The number of bowel movements you have in a day depends on a lot of factors, from how much you exercise in a day, to how many meals you had, your age, gender, and health status. Of course, there’s isn’t a specific number of bowel movements a person should have, but it’s definitely not normal to go three or fewer times per week.
Also, constipation can affect bowel movements, making them not only infrequent but also difficult to overcome. This can lead to excessive straining and time spent on the toilet. If you want to avoid these situations as much as possible, try adopting these daily habits that promote healthy bowel movement:
- Be more active – If you want to keep your bowels moving, you need to keep your body moving as well. By doing regular physical activity, you can prevent constipation. Overtraining can also cause bowel symptoms like flatulence and loose poops in some people, but those cases are rare.
- Boost your microbiome – If you didn’t know by now, you share your gastrointestinal tract with about 100 trillion microbes. Scary, you might think. But in reality, that’s a very good thing, because a diverse ecosystem keeps you healthy. While some people take probiotic supplements to promote healthy bacteria, you’re more likely to encourage a diverse population, if you eat a variety of fiber-rich foods.
- Encourage containment – Leakage of stool can be prevented. What you need to do is to make some dietary changes and add more bulky fiber. But if the problem is caused by overstretched and weak muscles, a physiotherapist will show you some pelvic floor exercises to strengthen them.
- Keep calm – Watch out, because the level of stress can affect your poops. The gut basically has its own mind, and it’s connected to a million nerve cells that make up the enteric nervous system – which sends signals to the brain, and vice-versa. So, if you’re anxious, your stool will be as well. There are many psychological strategies to reduce stress, strategies that were specifically customized for people who suffer from irritable bowel syndrome (IBS). Their brains are more sensitive to gut discomfort, and it’s even worse when they’re under stress.
- Take into consideration hormonal shifts – Another factor that might affect your gut is hormone fluctuations.
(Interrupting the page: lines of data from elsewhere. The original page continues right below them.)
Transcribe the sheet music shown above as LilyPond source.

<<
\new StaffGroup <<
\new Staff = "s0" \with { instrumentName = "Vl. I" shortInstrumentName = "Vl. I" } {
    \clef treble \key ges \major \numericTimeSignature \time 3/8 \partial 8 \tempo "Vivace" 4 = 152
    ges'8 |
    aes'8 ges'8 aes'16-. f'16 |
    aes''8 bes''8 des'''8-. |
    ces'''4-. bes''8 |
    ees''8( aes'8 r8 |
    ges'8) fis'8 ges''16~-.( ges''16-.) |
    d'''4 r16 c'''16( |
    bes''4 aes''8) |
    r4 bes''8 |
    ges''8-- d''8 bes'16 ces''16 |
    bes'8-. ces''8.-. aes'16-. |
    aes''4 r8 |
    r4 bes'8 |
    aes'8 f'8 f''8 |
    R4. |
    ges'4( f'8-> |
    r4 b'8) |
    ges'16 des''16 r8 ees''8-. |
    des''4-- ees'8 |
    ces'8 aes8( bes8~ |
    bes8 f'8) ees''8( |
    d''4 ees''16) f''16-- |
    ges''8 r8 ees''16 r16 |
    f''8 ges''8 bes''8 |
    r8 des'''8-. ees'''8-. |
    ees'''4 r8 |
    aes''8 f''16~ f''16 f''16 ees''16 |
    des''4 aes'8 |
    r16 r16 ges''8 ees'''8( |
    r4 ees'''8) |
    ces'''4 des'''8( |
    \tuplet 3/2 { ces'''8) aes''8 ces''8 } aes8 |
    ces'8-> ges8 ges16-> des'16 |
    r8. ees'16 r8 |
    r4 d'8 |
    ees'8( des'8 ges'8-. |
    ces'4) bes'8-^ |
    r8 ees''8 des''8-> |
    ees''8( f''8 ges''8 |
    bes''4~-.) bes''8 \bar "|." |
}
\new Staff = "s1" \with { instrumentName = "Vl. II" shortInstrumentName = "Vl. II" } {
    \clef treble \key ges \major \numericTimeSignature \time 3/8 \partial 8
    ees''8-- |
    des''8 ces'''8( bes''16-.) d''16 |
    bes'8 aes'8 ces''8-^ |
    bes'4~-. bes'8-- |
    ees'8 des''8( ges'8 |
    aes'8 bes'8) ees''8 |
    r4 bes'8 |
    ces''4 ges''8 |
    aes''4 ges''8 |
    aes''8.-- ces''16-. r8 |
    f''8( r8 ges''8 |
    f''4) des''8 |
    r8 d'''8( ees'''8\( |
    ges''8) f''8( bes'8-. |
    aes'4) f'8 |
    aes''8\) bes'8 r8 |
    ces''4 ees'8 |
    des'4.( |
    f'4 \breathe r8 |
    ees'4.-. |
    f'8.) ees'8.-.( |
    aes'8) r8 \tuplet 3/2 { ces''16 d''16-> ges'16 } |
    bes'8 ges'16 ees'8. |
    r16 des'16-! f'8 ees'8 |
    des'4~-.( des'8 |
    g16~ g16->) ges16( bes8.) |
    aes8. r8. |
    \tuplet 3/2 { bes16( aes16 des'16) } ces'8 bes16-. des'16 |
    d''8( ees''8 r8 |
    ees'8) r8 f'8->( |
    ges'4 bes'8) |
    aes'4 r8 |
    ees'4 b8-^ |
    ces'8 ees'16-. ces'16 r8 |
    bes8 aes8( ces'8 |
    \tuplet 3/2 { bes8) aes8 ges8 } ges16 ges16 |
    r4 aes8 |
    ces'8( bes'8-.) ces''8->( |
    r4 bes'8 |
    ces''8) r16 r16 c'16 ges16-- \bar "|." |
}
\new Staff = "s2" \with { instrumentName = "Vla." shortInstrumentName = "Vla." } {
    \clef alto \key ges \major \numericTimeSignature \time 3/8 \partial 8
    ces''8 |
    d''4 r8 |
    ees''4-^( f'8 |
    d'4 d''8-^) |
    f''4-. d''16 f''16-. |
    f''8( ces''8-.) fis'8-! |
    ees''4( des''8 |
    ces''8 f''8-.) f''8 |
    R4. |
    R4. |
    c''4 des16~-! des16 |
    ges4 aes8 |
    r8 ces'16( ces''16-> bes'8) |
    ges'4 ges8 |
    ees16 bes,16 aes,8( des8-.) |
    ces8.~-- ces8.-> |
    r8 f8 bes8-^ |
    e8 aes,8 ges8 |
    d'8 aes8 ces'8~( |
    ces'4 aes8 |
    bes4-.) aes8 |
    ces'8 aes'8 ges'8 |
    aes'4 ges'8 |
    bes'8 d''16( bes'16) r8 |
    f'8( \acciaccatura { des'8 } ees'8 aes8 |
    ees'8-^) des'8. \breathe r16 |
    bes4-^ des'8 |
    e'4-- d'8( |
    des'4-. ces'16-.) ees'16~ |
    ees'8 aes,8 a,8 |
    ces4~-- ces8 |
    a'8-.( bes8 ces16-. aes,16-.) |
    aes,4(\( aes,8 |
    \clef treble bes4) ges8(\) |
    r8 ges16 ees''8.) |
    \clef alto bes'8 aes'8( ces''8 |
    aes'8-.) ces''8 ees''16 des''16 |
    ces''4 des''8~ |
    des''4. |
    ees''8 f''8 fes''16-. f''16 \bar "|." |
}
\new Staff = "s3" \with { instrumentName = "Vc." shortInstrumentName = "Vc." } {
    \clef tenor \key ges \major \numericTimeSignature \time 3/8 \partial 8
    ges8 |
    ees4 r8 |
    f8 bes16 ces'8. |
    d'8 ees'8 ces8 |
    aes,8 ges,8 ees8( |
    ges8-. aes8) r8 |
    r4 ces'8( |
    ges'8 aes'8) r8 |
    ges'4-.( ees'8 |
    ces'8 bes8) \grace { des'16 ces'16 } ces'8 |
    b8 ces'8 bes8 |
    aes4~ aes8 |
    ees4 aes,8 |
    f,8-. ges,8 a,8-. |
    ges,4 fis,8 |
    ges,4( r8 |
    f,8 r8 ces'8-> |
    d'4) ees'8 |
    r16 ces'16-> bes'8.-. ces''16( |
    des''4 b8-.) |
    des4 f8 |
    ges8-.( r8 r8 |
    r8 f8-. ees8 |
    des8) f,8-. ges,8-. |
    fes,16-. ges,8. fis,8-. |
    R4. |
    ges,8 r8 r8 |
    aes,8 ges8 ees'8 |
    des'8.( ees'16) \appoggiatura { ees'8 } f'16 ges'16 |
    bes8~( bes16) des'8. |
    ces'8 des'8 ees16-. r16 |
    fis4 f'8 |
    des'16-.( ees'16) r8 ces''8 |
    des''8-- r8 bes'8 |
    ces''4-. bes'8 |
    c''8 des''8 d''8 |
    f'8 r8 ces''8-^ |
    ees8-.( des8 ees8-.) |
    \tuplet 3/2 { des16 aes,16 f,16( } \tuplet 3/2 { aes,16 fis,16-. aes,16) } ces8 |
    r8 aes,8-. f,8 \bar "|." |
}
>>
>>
Just for your own knowledge, premenopausal women who are not taking their birth control can get constipation or diarrhea, depending on where they are in their monthly cycle. While both men and women can have hormonal shifts as we get older, our microbiome can lose its diversity and robustness. These bacterial changes can weaken immunity and lower protection against the cognitive effects of aging.
- Look after adverse effects – There are many drugs that list diarrhea or constipation on their potential side effects. So be careful and read the prescription of any medicine before taking it.
- Try to keep it natural – If you suffer from constipation and you don’t know what to do about it, consider increasing your fluid and fiber intake, before resorting to laxatives. If this doesn’t work, laxatives might be necessary, like psyllium supplementation, stool softeners or polyethene glycol. Of course, everyone wants to avoid using for too long some agents that can damage the colon, like senna products. Senna is made from the leaves and fruit of a plant and can stimulate your bowel activity. But if you use it too much, it can prevent your system from doing its job naturally.